Playing with Professional Development (Literally)

Events

Playing with Professional Development (Literally)

By Gabrielle Santa-Donato     Aug 14, 2013

Playing with Professional Development (Literally)

The old Metropolitan Exchange factory in downtown Brooklyn is not your typical site for a four-day, full-time professional development session, let alone a 14-day learning challenge for 18-24 year olds. Picture working amidst a torn-up, life-sized stuffed Santa in one of many old swirly chairs, surrounding a big gardening trough and an old biker sign with Diner-esque lights.

But sometimes, putting teachers and students out of their comfort zones can encourage them to interact and design solutions with one another.

On June 20th, seven eager teachers with a combined 100 years of classroom experience gathered for the start of a four-day “ride along” professional development session. The “ride along” approach is a part-observational, part-experiential learning experience where teachers watched students tackle real-world challenges (through tinkering with objects) and simultaneously redesigned school and classroom models using many of the same processes that the students employed.

This was part of a series of experiments for Project Breaker. Designed by TED Senior Fellow Juliette LaMontagne, in partnership this summer with Susie Wise and the Stanford design school’s K-12 Lab,Project Breaker teaches 18-24 year olds creative problem-solving design processes and the entrepreneurial skills necessary to tackle real-world challenges and transform ideas into businesses.

The teachers took part in this summer’s Project Breaker challenge, “The Future of Stuff,” alongside students as a way to explore new patterns of collaboration, tinkering, and creative teaching. They began by surveying the factory, replete with carefully scattered objects that included a towering tree of old wood parts and a tabletop-sized Coca-Cola sign, for “stuff” that they could re-purpose and re-use. One teacher repurposed a knife holder to be a poem giver and invited others to put in poems that they later shared. Small, emergent surprises like this sparked motivation and curiosity and provided sources of inspiration for the main task ahead: transforming our educational environments.

These design-thinking exercises helped teachers explore innovative approaches to redesigning the idea of school--the physical space, curricular structure, and bell schedule. One major theme that emerged was the rich potential of “liminal spaces” in education, which are the “in-between” times that range from short transitions between classes to the months between the end of HS and beginning of college.

It is in this space where many of us learned more valuable lessons from taking a menial, rote-skill job, landing for the first time on another continent, or having an unlikely exchange that sparked an idea, than we did in traditional classroom time. How might we grow these informal, immersion experiences while keeping them as accessible as possible, rooted in real challenge, in real communities, and constructed for real-time learning?
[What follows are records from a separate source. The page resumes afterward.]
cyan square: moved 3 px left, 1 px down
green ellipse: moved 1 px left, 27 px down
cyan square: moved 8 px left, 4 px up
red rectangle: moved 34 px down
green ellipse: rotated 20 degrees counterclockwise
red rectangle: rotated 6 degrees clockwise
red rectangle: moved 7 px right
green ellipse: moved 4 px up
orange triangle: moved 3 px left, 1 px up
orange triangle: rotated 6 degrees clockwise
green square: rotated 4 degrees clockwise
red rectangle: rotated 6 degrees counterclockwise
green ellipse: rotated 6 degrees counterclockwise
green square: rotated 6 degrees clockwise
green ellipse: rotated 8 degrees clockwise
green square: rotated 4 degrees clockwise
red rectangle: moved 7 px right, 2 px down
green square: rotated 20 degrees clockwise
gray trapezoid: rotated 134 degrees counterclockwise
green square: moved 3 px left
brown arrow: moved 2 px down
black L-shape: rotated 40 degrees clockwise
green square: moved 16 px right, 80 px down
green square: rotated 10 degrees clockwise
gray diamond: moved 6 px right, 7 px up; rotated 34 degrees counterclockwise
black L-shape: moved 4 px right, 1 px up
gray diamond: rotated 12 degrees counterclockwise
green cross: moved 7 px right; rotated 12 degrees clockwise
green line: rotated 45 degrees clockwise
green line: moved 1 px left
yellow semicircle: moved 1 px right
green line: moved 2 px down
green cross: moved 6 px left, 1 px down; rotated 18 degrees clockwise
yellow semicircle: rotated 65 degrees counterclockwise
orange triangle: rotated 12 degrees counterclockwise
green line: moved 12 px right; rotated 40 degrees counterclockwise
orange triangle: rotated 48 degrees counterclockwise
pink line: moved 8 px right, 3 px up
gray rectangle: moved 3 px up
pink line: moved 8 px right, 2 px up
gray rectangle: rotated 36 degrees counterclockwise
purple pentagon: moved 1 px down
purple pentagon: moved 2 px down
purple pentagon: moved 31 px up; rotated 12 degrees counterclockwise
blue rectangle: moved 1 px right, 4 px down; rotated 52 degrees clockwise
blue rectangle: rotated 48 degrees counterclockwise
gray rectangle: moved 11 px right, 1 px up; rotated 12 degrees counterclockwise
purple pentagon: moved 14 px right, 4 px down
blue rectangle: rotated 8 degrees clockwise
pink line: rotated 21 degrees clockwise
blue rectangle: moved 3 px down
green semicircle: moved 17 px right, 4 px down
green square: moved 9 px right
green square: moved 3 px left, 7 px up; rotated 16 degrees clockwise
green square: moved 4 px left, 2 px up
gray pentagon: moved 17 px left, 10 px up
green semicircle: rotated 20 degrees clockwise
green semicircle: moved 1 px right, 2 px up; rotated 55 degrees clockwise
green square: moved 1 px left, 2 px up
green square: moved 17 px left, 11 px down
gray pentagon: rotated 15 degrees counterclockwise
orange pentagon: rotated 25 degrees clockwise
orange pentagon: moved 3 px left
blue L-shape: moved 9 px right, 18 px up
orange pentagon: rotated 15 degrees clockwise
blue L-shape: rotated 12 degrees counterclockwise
At the conclusion of the four-day session, teachers walked away in pursuit of new ideas and projects to make this happen. Three are proposing an intensive design thinking courses to help high school seniors tackle research projects, along with classes for their peer educators at other schools. Others are reaching out to libraries, autoshops, and even representatives from makerbot.org to host community Makerspaces and design thinking sessions. One literature teacher is incorporating design thinking process as a way to investigate texts and write essays. Another is coming up with ways to assess for cognitive and noncognitive skills used in project and process-based learning environments like Project Breaker.

As Project Breaker showed, tapping into resources across the many wonderful organizations building out design thinking and learning experiences and those who create learning spaces in the community can be a first step in seeding empathetic community-driven innovation in and outside of schools. By connecting with one another and students in the unlikeliest of settings, educators designed new learning opportunities in school, out of school, and in the liminal spaces in between.